Around 8 a.m. on March 23, he headed into the Prince George Cougars rink, a second home over the past three years. In the locker room, he posed for photos to commemorate signing a three-year, $2,850,000 entry-level contract with the Minnesota Wild.

But he still had work to do for the British Columbia-based Cougars — and he still might. That night, two days shy of turning 19, Heidt bagged his first hat trick of the season in Prince George's 5-2 win over the Kamloops Blazers.

"That was a night I'll never forget," Heidt said. "It shows all the hard work, and that's the first step for me."

That "first step" is toward Heidt's goal of making his NHL debut for the Wild. His contract with Minnesota shows the Wild are hoping the 5-11, 183-pound center will one day put up NHL numbers like he has in the WHL.

"A lot of guys get the puck and go into the offensive zone and they actually have to slow down to make a play. Riley does not have to do that," Wild director of player development Brad Bombardir said. "He sees the ice really well while continuing to play at high speed."

The No. 64 pick in the 2023 draft was third overall in points this WHL season (117), scoring 37 goals and recording 80 assists in 66 games, up from 97 points the season before.

"He comes to camp and we always tell all these guys, don't let us send you home," Bombardir said, noting Heidt's competitiveness — the "chip on his shoulder," especially after not being named to Canada's World Juniors roster last winter — could translate to the next level.

Because he is not yet 20, Heidt has two options for next season: make the Wild roster, or return to the WHL. Minnesota cannot activate him and send him to the AHL affiliate in Iowa until he ages out of juniors next season.

The Saskatoon, Sask. native comes from a hockey family that would play on a rink built by his dad in their backyard, competing with his older brother and sister, who both played in college. Prince George picked Heidt second in the 2020 WHL draft. When he became the Cougars' all-time points leader in February, the team surprised him in the locker room with a tribute video featuring his family and friends.

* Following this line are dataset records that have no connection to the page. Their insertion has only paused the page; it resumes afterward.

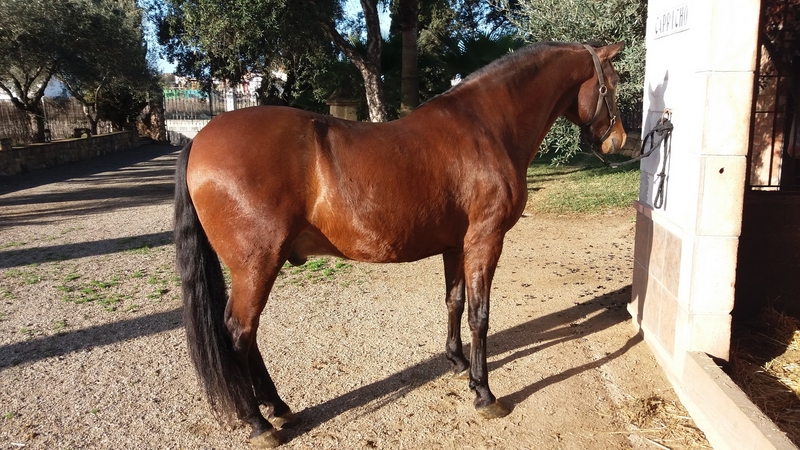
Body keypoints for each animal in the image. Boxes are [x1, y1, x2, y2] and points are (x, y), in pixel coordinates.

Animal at [174, 41, 626, 448]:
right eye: (612, 84)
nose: (619, 140)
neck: (487, 127)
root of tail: (199, 140)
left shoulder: (455, 245)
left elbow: (454, 302)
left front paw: (457, 362)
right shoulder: (485, 240)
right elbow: (479, 315)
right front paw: (484, 393)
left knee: (248, 335)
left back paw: (278, 407)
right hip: (257, 265)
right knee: (239, 332)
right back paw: (259, 422)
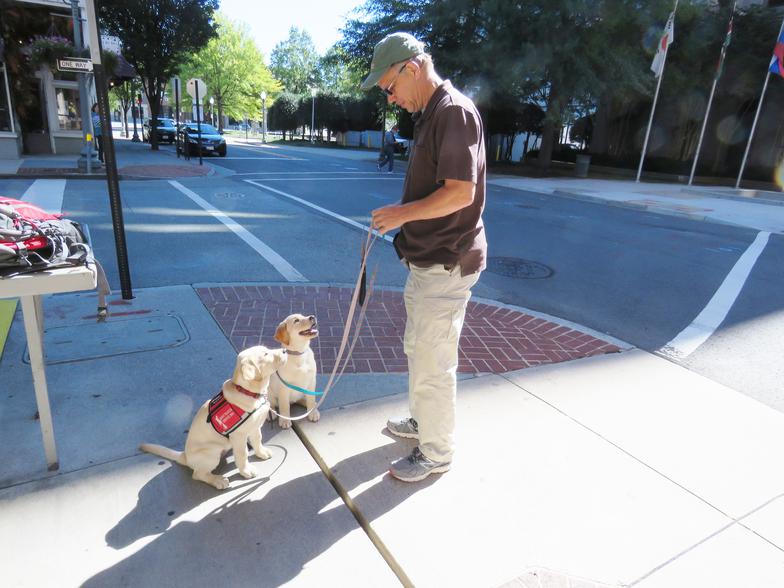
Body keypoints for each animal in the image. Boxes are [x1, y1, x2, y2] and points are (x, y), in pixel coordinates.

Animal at [140, 346, 284, 490]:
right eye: (266, 354)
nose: (284, 351)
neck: (249, 392)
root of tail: (185, 456)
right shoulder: (239, 436)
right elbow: (242, 455)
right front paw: (246, 471)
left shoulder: (255, 427)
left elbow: (258, 440)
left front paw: (261, 452)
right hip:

After skating at the Wild's development and training camps last year, Heidt got a better sense of what it would take to make the leap from WHL to the pros — "a completely different ballgame," he called it. This season, he wanted to complement his offensive numbers with defensive improvements and took pride in being on the ice for the Cougars' penalty kill.

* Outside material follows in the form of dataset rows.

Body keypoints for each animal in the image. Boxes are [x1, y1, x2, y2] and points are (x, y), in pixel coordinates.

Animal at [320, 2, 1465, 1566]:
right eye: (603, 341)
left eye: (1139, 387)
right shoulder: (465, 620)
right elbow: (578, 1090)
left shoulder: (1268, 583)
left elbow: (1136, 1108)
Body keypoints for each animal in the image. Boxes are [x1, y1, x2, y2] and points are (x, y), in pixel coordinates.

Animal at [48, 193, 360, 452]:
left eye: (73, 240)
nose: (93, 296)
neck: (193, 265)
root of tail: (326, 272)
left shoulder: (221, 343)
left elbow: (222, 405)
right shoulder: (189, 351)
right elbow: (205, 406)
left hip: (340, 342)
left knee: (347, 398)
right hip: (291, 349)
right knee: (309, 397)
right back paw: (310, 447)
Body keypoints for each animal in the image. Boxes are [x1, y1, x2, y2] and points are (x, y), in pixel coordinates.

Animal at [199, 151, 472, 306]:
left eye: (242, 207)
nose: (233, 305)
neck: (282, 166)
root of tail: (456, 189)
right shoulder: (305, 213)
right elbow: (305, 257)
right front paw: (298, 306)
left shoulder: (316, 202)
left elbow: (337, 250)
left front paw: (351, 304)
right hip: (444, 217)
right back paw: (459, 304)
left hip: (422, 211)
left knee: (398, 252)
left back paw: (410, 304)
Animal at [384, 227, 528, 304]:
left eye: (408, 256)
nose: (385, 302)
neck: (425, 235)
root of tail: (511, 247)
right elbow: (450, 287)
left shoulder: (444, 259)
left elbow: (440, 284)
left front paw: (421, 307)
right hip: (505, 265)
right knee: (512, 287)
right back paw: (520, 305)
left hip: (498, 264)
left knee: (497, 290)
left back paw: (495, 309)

"I like to bring speed with my hands and trying to create plays," Heidt said. "I love setting up my teammates and I believe I'm a really good shot as well. But I think my thinking process is probably my biggest strength."

If Heidt does head back to the WHL, it might be something the Cougars are excited for, but their opponents? Less so.

"The numbers he put up is crazy," said Ryder Ritchie, the Wild's 2024 second-round pick who played against Heidt in the WHL. "So skilled, so offensively gifted, so smart, so definitely someone who you want to play with."